Ohio's chapter of Americans For Prosperity, the Koch-brothers-funded activist group, sent out a mailer opposing a funding increase for the Columbus, Ohio zoo. It only seems weird until you remember that AFP is evolving into a de facto political party — one that could reliably count on Grover Norquist's vote.
It's not clear how many people received the mailer that AFP sent to Columbus residents opposing a ballot measure that would provide funding to the city's zoo. (An existing property tax is expiring; the proposed replacement is 67 percent higher, increasing the tax from $21 to $44 a year for a $100,000 house.) The flyer (at right) shows a gorilla's hand holding a $100 bill and reads, "Another money grab. Issue 6 will raise your taxes."

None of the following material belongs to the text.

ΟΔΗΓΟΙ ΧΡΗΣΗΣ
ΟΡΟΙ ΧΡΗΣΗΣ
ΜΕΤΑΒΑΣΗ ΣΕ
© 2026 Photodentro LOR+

It seems silly, national players worrying about funding for a zoo. "THEY BOUGHT A ZOO (ELECTION)?," Politico's Playbook newsletter joked, somewhat predictably. The Columbus Dispatch seemed puzzled: "A national conservative organization has joined local efforts to defeat the Columbus Zoo and Aquarium’s tax levy," the paper reports, with a sort of shrug. "I’ve never heard that they had any interest before in the Columbus Zoo or the people of Franklin County," John Kulewicz, co-chair of the campaign told the paper. "They are playing us."
It's all part of the plan. Although AFP is a national organization, its Ohio state director, Eli Miller, told WOSU that his group will be "engaged in local issues, in state issues, on federal issues. There is no issue we won’t get involved in if you’re going to raise taxes." Which is exactly what AFP was designed to do.
In November, The Wire wrote about AFP's deliberate plan to get involved in state and local measures as part of an apparent two-part strategy. First, it lets them influence policy decisions, like the tax increase in Columbus, which may help build support. Second, it allows them to build relationships with local elected officials that, over the long term, could help build a network of candidates for higher offices. In November, AFP was working hard in Iowa. Here, it's Ohio. Anything stand out about those states?
After David Jolly won his special election in Florida last March, AFP stepped up to claim credit, pointing to their heavy blitz of television ads on his behalf and their work turning out voters. It was an obvious challenge to a Republican establishment that many conservatives feel wavers too much on issues like government spending. And it was a pretty clear sign that the AFP has plans to work as a third-party electoral force moving forward.
Koch brothers oppose local zoo animals is a fun, quirky headline. Koch brothers build national alternative to Republican party might be more accurate. Either way, a 500-pound gorilla joke is in order.